* [DOCUMENT SEGMENT]:
╭──

The success rates for the BSE Sensex (54.5%) and Bovespa (45.5%) do not really seem to provide a hedge (although the strategy proved more profitable on the Indian equity index than on the Brazilian one). The most significant information that can be extracted from this analysis is the high failure rate on the Hong Kong’s index (63.6%). In particular, the January Barometer strategy has consistently failed to predict yearly returns on the Hang Seng index for 7 years while it proved successful only in 4 cases.

All in all, the analyses just conducted on the 9 equity indices considered in the study seems to point out that the JB strategy does not to provide any particular hedge for investors. Nevertheless while wrangling data some interesting patterns have emerged. The patterns that have been detected can be grouped in two categories: the winning pattern and the losing pattern.

Winning Pattern

The January Barometer strategy can only yield two mutually exclusive outcomes: it is either profitable or not (there is a chance that the yearly return could eventually be 0% but the associated probability, over 252 trading days, is so low that we have voluntarily excluded it from the scenario analysis). The winning pattern has been extracted by simply running a frequency analysis on the times the JB strategy proved to be profitable. The JB strategy basically states that January’s return should match the yearly one, however, it makes no difference between negative or positive returns. Consequentially, as stated at the beginning of the research, a positive January’s return in a positive year would be counted as a success but a negative January’s return in a negative year would be also counted as a success. The most important thing for the strategy to work is a match between returns. The questions this section is trying to give an answer to are: is there a pattern among success cases? Do success cases have anything in common? Do bullish success cases outnumber bearish ones or vice versa? Before showing the results, it is worth reminding that 11 years worth of data on 9 different asset classes have been filtered implying a total of 99 observations. 52 out of 99 observations fall into the winning pattern category while the remaining 47 are axiomatically assigned into the losing pattern one. The following pie chart attempts to summarize the results obtained from data mining the data associated to the first pattern:

successes: bullish year vs bearish year

The success cases, for the combination January’s positive return in a positive yielding year (green area called BULL), are 34 while the success cases, for the combination January’s negative return in a bearish year (red area called BEAR), are only 18. Clearly, the outcome of this frequency analysis is a consequence of the overall trend in each year but it seems that the JB strategy, when profitable, works best in positive performing years rather than in negative ones (winning pattern). In order to understand why this is the cases we have to proceed and mine the data for failure cases.

╰──

* [SUPPLIED ENTRIES]:
╭──

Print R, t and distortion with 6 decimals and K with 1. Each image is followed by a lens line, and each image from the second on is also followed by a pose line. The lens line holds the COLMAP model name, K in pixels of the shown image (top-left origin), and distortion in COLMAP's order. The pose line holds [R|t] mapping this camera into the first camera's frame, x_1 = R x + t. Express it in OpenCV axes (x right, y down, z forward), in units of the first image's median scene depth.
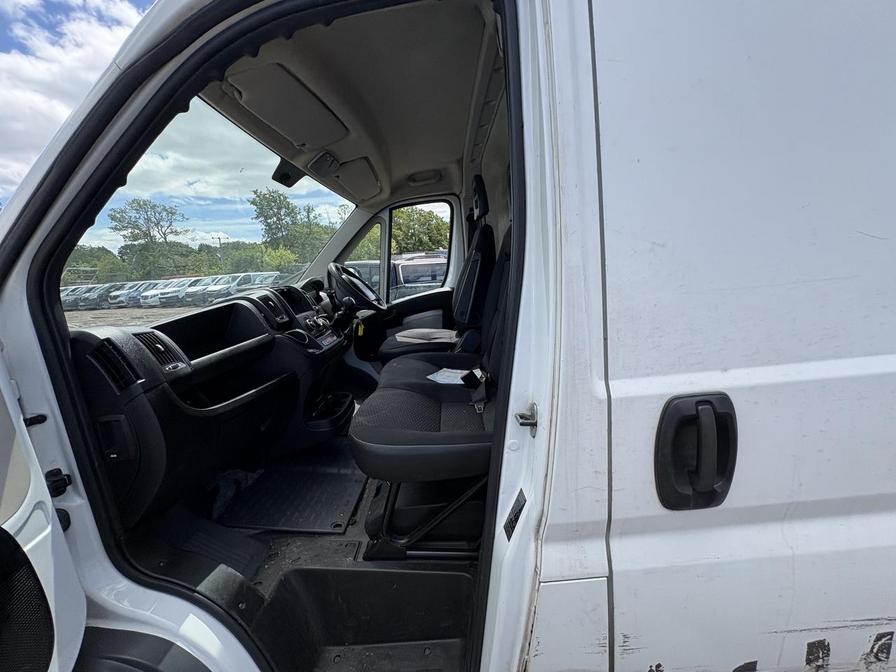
lens RADIAL K [[356.2, 0, 448.6], [0, 356.2, 337.9], [0, 0, 1]] dist [-0.000126, -0.000288]
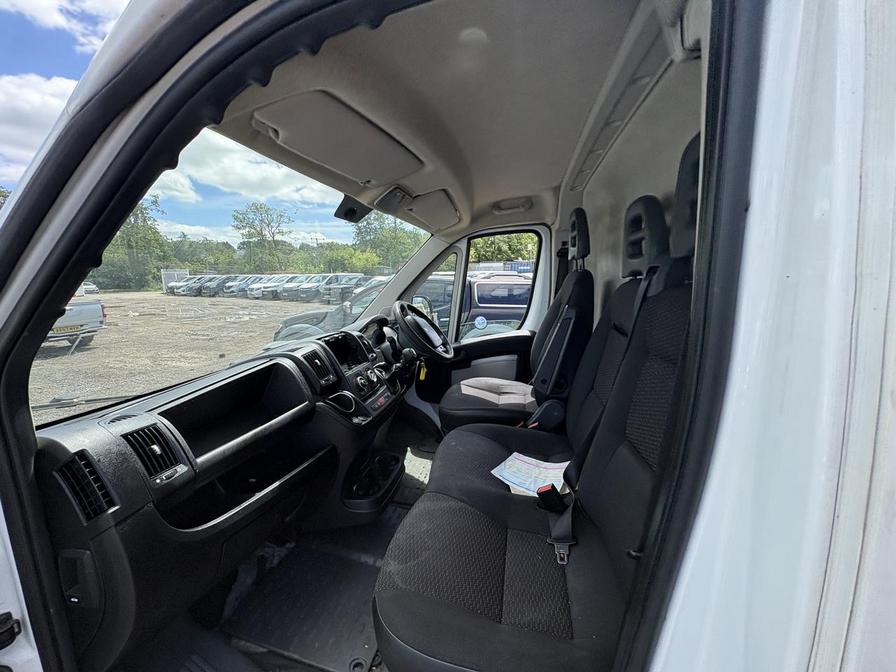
lens RADIAL K [[356.0, 0, 447.2], [0, 356.0, 336.0], [0, 0, 1]] dist [0.003094, -0.000104]
pose [[0.975428, 0.092495, -0.199964, -0.018655], [-0.096942, 0.995211, -0.012541, -0.116478], [0.197847, 0.031617, 0.979723, 0.144260]]
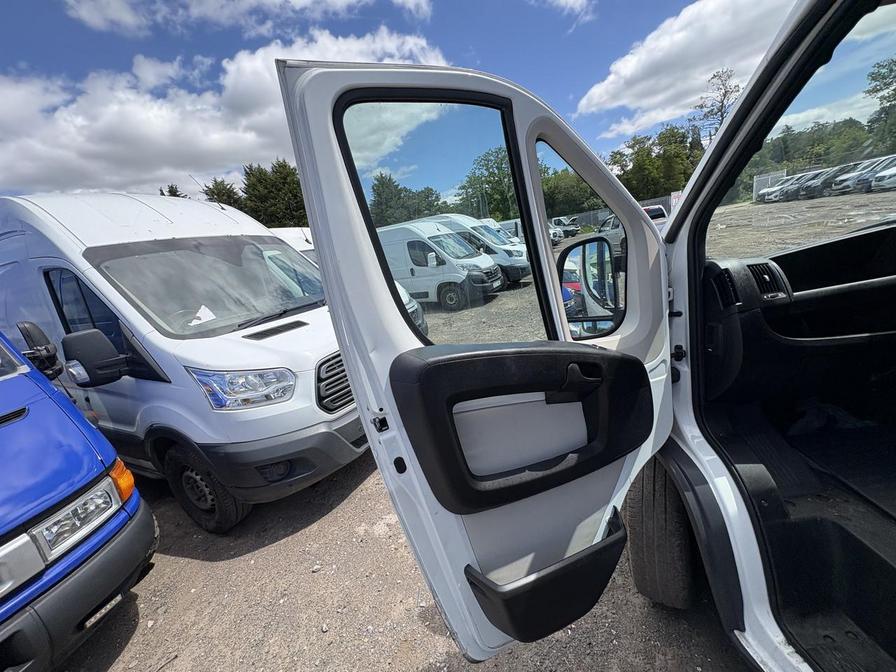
lens RADIAL K [[356.0, 0, 447.2], [0, 356.0, 336.0], [0, 0, 1]] dist [0.003094, -0.000104]
pose [[0.019089, 0.305654, -0.951951, 0.157892], [-0.014770, 0.952107, 0.305407, -0.058359], [0.999709, 0.008231, 0.022689, -0.043600]]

╰──

Copy the passage of the January Barometer analysis starting at "successes: bullish year" and ending at "for failure cases.". The data has no connection to the January Barometer analysis.

* [RESULT BELOW]:
successes: bullish year vs bearish year

The success cases, for the combination January’s positive return in a positive yielding year (green area called BULL), are 34 while the success cases, for the combination January’s negative return in a bearish year (red area called BEAR), are only 18. Clearly, the outcome of this frequency analysis is a consequence of the overall trend in each year but it seems that the JB strategy, when profitable, works best in positive performing years rather than in negative ones (winning pattern). In order to understand why this is the cases we have to proceed and mine the data for failure cases.